### [Assigned task]
Write down exactly the lines from the one with "text [150, 1497, 1090, 1552]" to the end of the data, first and last included, and no others.

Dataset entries
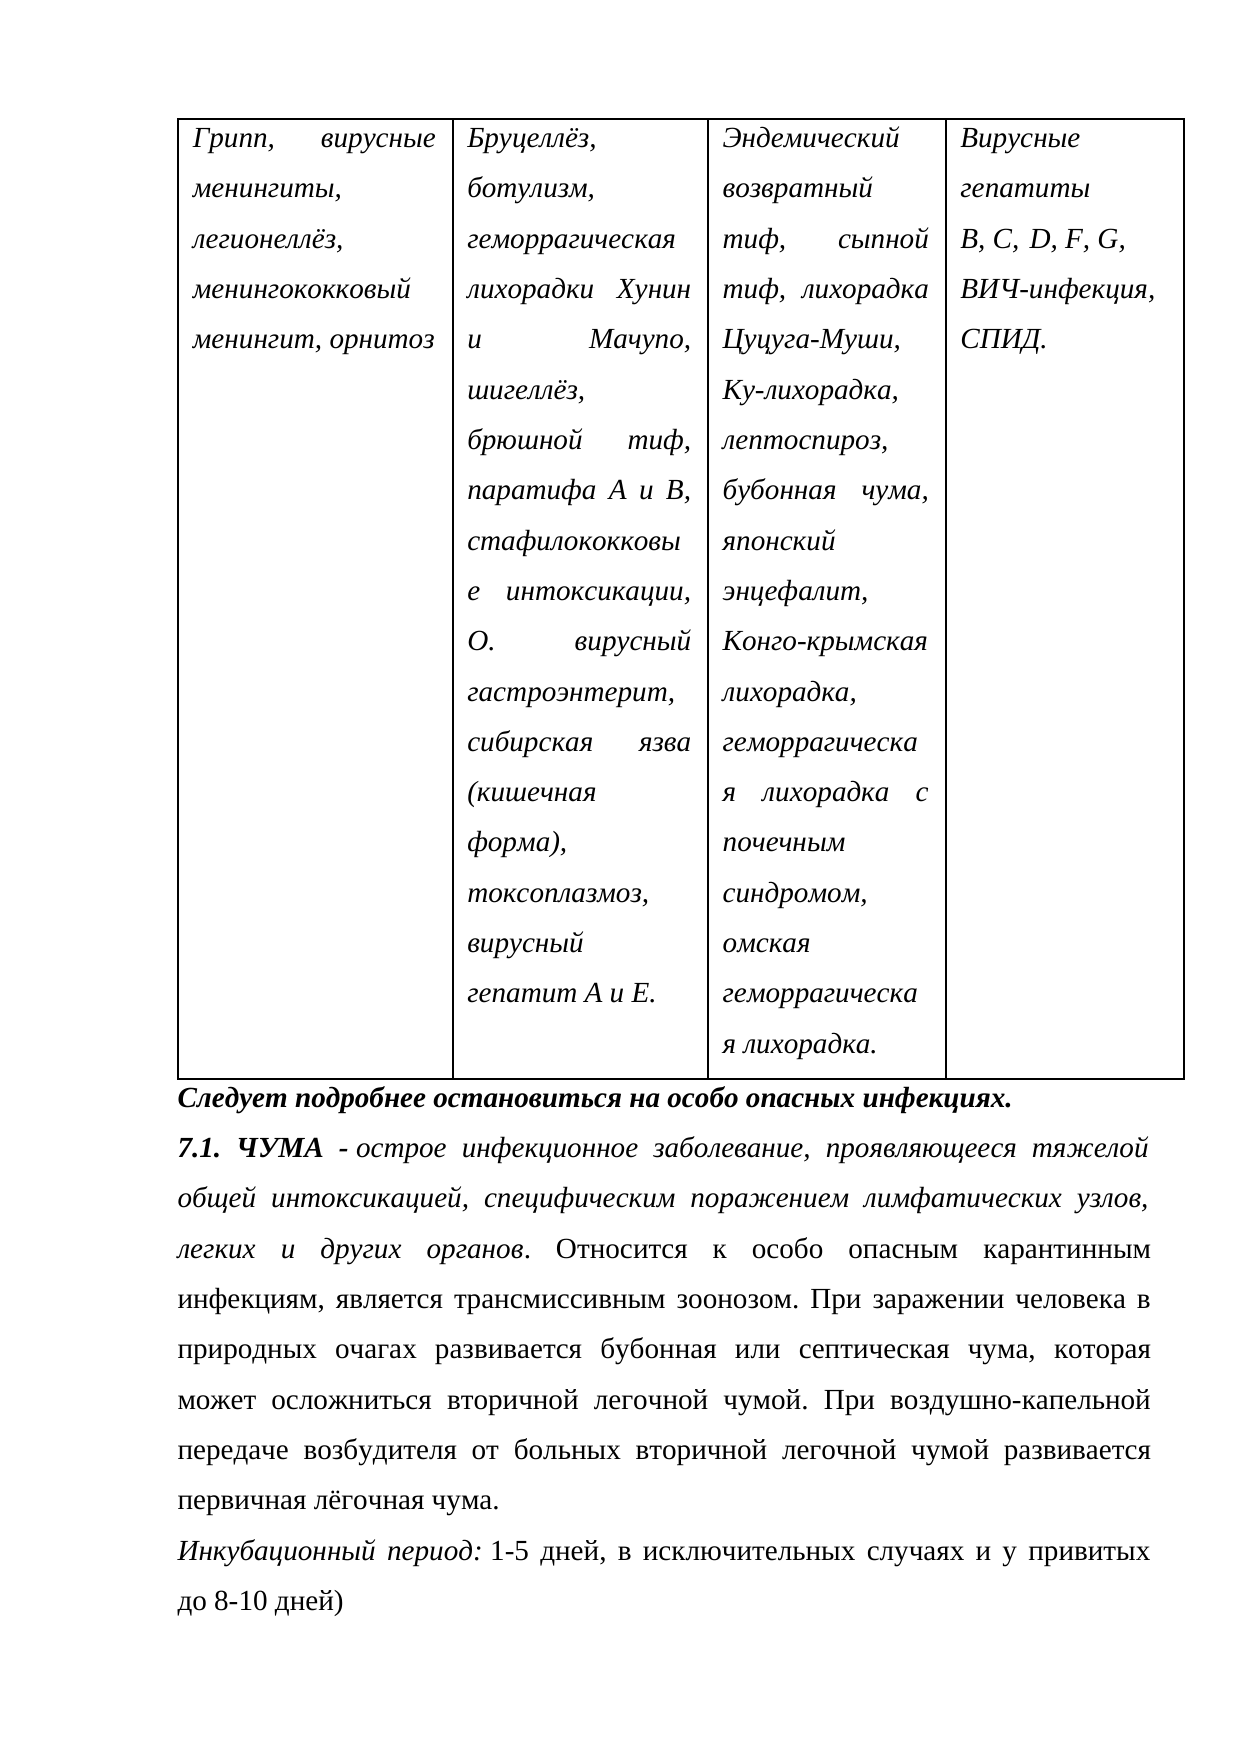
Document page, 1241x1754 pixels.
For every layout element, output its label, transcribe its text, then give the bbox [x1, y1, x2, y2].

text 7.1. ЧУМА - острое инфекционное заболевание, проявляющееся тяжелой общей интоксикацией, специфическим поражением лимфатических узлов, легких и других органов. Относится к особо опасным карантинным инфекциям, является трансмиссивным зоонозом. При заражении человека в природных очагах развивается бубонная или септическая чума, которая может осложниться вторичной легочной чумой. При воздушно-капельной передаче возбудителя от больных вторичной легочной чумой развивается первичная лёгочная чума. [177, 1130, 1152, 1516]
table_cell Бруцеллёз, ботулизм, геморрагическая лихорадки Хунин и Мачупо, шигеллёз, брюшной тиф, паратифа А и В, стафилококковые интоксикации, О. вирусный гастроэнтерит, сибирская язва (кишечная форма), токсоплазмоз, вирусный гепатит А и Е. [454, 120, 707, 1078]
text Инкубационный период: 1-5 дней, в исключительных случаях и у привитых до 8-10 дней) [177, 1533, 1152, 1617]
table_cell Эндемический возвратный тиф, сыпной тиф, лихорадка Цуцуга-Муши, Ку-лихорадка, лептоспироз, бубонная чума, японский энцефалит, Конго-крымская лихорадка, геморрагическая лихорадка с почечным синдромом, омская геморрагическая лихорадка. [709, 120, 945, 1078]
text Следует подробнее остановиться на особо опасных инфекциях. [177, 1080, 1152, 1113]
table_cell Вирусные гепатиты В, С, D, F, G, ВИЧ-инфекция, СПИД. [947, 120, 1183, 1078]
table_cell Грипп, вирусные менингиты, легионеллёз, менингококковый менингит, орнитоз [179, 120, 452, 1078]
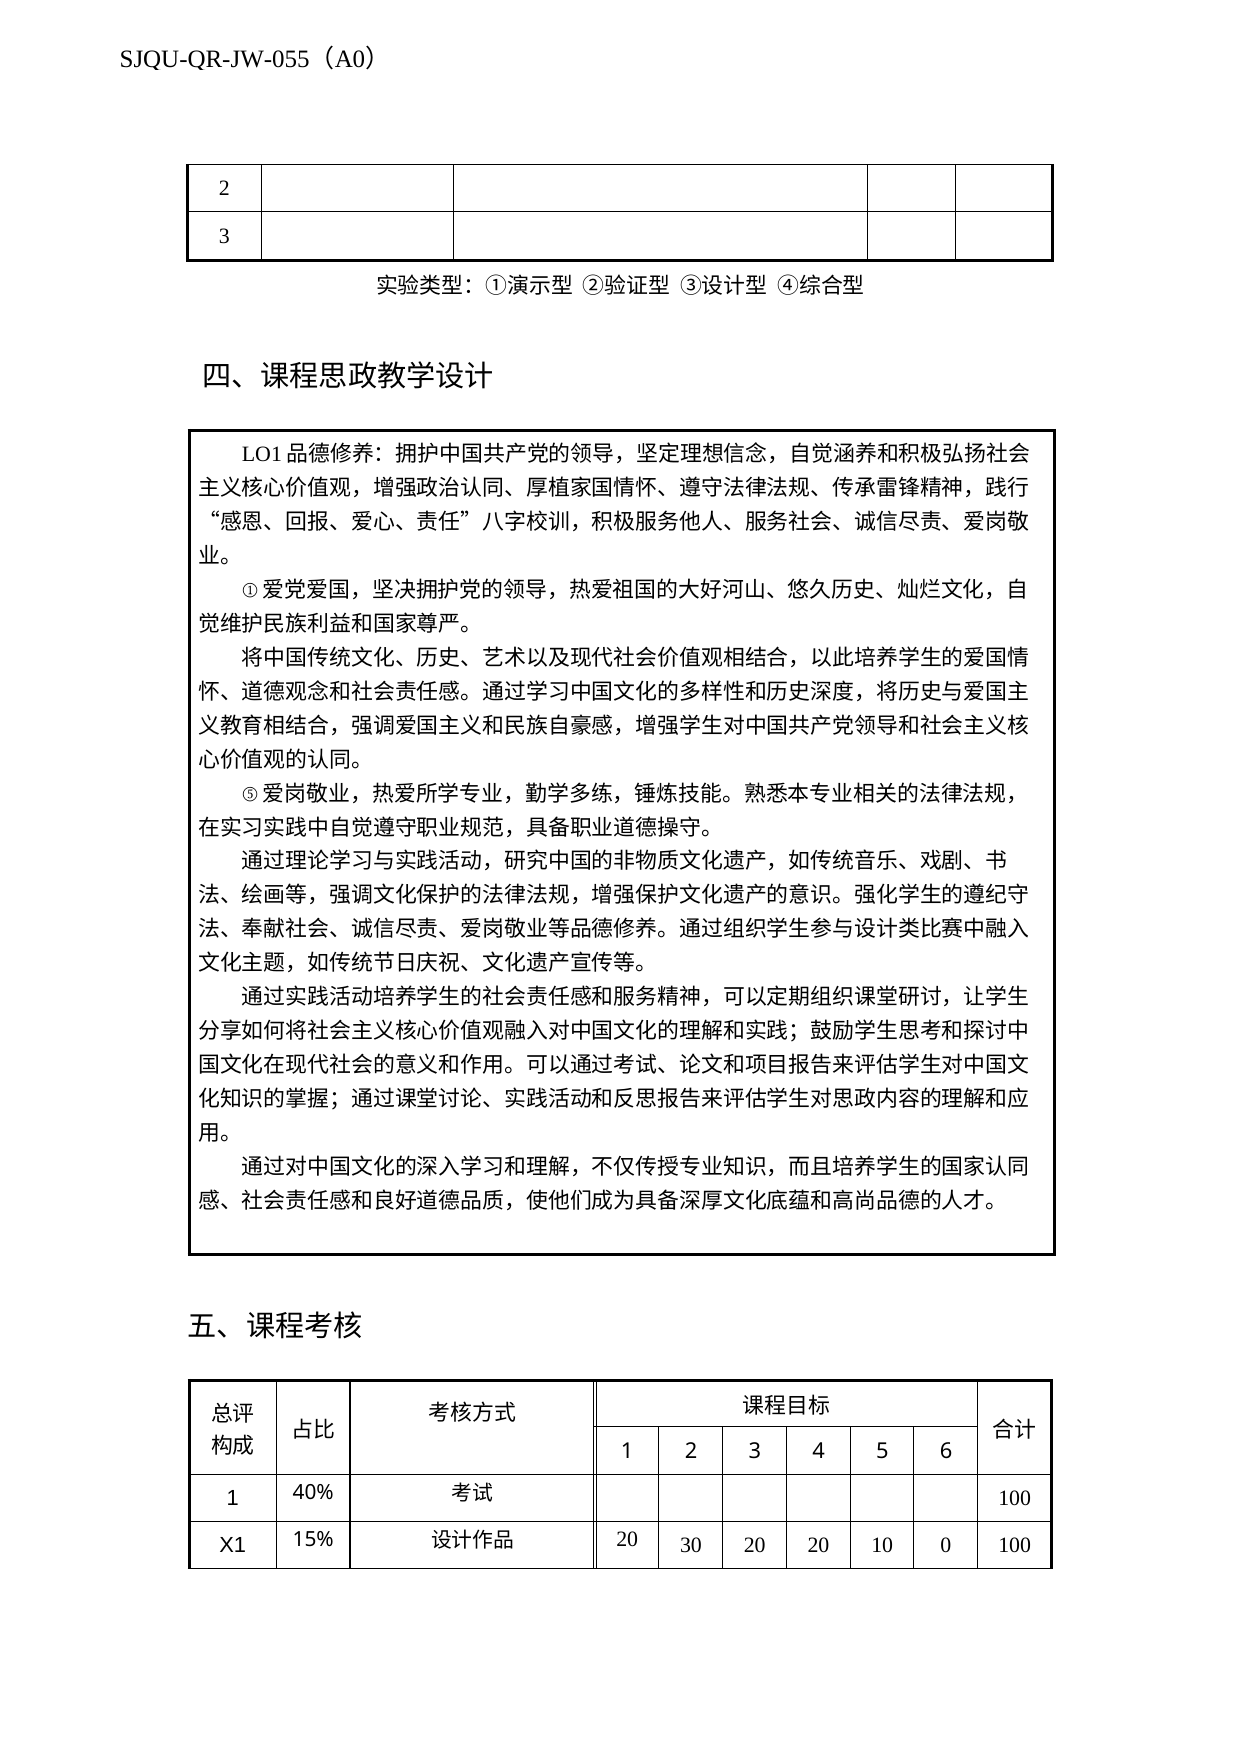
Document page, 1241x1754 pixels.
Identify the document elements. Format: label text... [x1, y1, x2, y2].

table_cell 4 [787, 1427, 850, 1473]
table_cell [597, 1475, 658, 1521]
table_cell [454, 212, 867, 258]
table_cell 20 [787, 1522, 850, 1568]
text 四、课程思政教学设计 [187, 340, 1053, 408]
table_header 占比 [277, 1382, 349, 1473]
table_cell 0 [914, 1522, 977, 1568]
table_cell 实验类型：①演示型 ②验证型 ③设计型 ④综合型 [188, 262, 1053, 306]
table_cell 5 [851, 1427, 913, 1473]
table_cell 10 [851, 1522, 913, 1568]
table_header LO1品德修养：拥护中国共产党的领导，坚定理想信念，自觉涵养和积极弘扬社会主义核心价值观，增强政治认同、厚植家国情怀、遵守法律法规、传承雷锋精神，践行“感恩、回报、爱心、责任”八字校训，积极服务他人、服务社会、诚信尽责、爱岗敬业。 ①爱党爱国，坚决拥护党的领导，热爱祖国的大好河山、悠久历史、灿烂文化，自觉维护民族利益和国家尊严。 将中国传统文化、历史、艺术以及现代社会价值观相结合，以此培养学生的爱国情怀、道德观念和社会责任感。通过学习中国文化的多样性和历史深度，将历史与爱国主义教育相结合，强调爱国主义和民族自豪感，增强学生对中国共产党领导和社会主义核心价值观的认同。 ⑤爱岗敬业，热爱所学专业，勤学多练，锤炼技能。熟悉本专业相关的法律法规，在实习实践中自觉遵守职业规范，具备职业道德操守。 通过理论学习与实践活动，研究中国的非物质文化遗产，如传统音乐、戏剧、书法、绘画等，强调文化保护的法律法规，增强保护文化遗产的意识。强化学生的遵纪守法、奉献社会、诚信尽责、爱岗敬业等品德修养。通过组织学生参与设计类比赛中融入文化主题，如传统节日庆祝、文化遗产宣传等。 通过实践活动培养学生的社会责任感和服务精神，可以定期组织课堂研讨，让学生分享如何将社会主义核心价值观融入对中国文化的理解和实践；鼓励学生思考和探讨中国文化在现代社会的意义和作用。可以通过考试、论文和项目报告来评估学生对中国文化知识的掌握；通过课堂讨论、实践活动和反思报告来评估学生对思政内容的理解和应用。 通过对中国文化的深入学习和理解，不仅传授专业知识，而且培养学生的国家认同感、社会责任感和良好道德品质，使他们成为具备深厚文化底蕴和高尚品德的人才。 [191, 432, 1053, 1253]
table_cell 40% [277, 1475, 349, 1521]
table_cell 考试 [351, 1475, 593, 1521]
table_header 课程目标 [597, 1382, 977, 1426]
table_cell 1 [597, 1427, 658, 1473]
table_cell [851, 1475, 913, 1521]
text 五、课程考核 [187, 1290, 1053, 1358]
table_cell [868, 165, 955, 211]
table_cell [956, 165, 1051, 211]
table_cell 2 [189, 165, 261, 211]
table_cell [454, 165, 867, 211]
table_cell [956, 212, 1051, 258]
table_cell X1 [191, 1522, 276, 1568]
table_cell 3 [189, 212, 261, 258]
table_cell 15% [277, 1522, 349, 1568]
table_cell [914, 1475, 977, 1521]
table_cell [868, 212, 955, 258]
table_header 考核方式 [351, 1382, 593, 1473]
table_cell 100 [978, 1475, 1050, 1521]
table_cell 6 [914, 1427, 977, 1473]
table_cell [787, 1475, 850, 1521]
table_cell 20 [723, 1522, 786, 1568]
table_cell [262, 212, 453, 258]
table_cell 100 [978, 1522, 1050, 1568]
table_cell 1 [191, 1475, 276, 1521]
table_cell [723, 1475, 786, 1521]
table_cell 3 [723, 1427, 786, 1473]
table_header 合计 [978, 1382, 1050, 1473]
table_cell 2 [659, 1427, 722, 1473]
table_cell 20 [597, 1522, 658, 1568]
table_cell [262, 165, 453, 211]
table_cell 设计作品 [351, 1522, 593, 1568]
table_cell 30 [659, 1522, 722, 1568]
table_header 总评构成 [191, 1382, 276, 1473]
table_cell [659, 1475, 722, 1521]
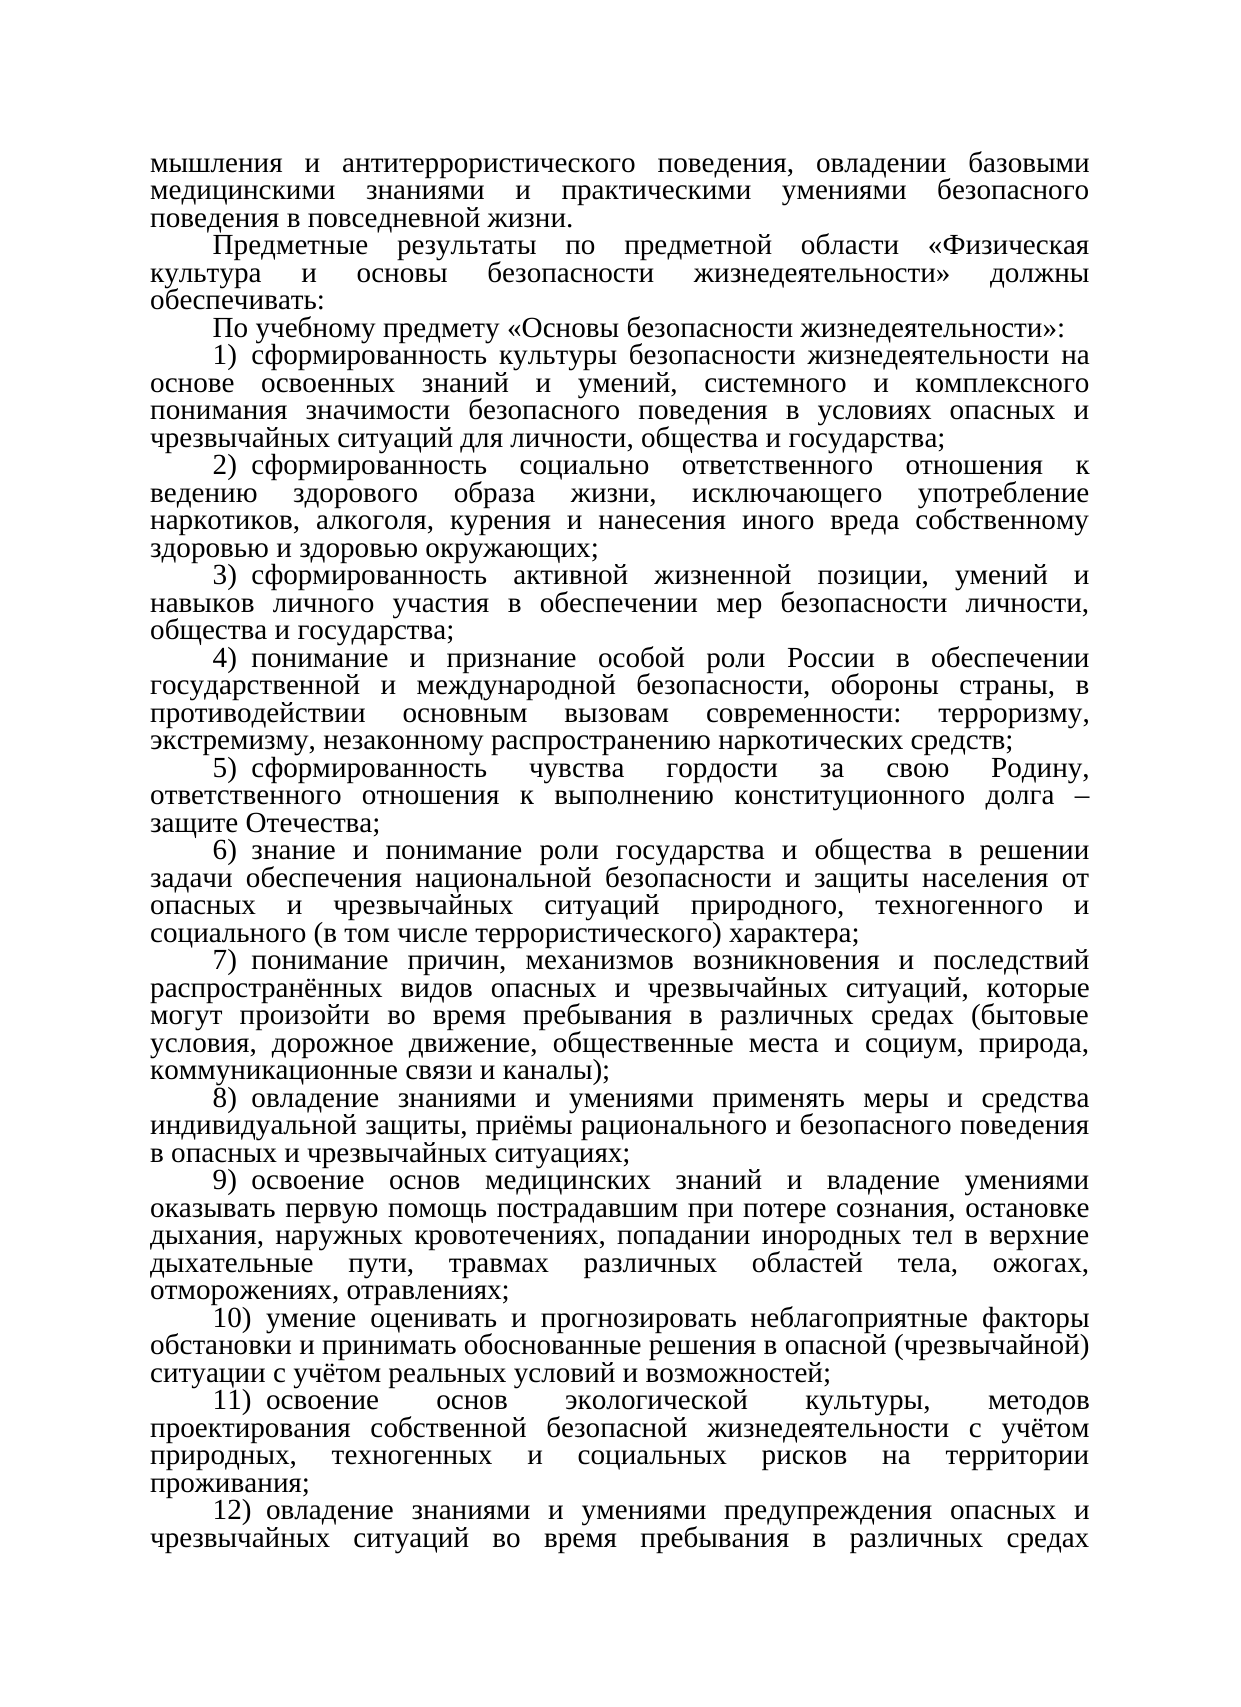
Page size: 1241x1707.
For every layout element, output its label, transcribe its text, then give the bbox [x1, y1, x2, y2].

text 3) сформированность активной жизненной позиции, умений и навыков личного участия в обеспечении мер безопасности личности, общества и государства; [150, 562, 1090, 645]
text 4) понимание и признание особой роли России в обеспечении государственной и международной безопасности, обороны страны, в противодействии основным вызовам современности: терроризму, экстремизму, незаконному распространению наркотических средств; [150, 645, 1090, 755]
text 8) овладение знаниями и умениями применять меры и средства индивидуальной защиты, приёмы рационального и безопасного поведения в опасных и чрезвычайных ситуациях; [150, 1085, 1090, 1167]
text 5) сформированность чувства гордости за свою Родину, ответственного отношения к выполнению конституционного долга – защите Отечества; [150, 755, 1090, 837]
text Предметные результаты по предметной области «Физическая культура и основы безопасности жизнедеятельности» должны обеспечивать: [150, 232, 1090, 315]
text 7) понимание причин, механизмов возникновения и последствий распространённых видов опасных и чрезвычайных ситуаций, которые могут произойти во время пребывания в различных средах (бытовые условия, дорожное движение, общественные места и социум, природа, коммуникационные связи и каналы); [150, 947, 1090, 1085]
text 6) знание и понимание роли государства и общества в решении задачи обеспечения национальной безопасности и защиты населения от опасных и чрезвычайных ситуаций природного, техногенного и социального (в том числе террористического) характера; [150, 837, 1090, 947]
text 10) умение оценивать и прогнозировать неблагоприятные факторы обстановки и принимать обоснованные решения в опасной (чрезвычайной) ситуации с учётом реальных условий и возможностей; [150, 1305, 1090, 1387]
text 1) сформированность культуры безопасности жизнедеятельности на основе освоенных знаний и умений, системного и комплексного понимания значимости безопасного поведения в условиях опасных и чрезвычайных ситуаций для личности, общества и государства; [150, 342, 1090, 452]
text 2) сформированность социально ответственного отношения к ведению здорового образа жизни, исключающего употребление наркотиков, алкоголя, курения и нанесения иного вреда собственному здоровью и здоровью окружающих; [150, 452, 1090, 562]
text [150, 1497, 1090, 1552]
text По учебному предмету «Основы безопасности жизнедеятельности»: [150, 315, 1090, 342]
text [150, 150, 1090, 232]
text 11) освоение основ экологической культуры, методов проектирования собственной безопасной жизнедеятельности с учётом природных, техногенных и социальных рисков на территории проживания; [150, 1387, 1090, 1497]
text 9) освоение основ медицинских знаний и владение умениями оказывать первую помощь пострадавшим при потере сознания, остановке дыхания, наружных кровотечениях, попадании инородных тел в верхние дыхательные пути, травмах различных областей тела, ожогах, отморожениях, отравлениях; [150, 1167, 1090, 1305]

### [Exercise answer]
text [150, 1497, 1090, 1552]
text По учебному предмету «Основы безопасности жизнедеятельности»: [150, 315, 1090, 342]
text [150, 150, 1090, 232]
text 11) освоение основ экологической культуры, методов проектирования собственной безопасной жизнедеятельности с учётом природных, техногенных и социальных рисков на территории проживания; [150, 1387, 1090, 1497]
text 9) освоение основ медицинских знаний и владение умениями оказывать первую помощь пострадавшим при потере сознания, остановке дыхания, наружных кровотечениях, попадании инородных тел в верхние дыхательные пути, травмах различных областей тела, ожогах, отморожениях, отравлениях; [150, 1167, 1090, 1305]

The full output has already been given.